§ WHAT YOU SHOULD DO:
Using the listing that follows, report how many lines include the word "DoxyCompactItemize", and add no other words.

- - - - - - -

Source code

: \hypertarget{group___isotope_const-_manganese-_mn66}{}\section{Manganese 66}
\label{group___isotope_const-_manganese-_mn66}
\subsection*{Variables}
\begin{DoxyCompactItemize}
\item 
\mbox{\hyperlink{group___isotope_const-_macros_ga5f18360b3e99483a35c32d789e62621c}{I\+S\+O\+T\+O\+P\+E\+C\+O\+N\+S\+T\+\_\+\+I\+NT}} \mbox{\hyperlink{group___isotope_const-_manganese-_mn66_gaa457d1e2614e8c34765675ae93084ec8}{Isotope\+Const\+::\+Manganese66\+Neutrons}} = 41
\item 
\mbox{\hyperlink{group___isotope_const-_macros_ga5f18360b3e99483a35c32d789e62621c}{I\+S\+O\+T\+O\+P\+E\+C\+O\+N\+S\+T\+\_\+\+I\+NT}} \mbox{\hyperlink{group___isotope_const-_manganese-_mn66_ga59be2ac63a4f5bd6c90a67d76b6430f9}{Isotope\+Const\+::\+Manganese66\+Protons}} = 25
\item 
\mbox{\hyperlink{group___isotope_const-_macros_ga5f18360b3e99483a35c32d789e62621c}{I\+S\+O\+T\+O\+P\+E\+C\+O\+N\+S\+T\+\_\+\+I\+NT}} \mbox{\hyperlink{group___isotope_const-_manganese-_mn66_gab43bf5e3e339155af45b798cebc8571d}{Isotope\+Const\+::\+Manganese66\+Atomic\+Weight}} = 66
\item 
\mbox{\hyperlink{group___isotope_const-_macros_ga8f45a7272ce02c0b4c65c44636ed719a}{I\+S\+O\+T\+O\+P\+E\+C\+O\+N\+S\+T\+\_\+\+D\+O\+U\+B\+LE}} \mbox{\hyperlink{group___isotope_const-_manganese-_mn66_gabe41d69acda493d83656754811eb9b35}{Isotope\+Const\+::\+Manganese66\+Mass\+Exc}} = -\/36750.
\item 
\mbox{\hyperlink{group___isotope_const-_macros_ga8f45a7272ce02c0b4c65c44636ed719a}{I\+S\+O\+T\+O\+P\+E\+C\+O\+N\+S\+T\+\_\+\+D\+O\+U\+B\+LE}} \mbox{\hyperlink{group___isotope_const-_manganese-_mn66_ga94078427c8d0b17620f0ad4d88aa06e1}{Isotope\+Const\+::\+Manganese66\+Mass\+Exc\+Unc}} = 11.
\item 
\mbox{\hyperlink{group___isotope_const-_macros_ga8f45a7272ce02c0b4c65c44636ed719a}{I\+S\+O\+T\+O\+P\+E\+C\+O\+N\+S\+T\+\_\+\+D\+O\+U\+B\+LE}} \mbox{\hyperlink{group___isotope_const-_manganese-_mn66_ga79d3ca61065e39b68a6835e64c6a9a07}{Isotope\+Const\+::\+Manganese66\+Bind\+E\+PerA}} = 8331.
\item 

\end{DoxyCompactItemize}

- - - - - - -

§ ANSWER AREA:
2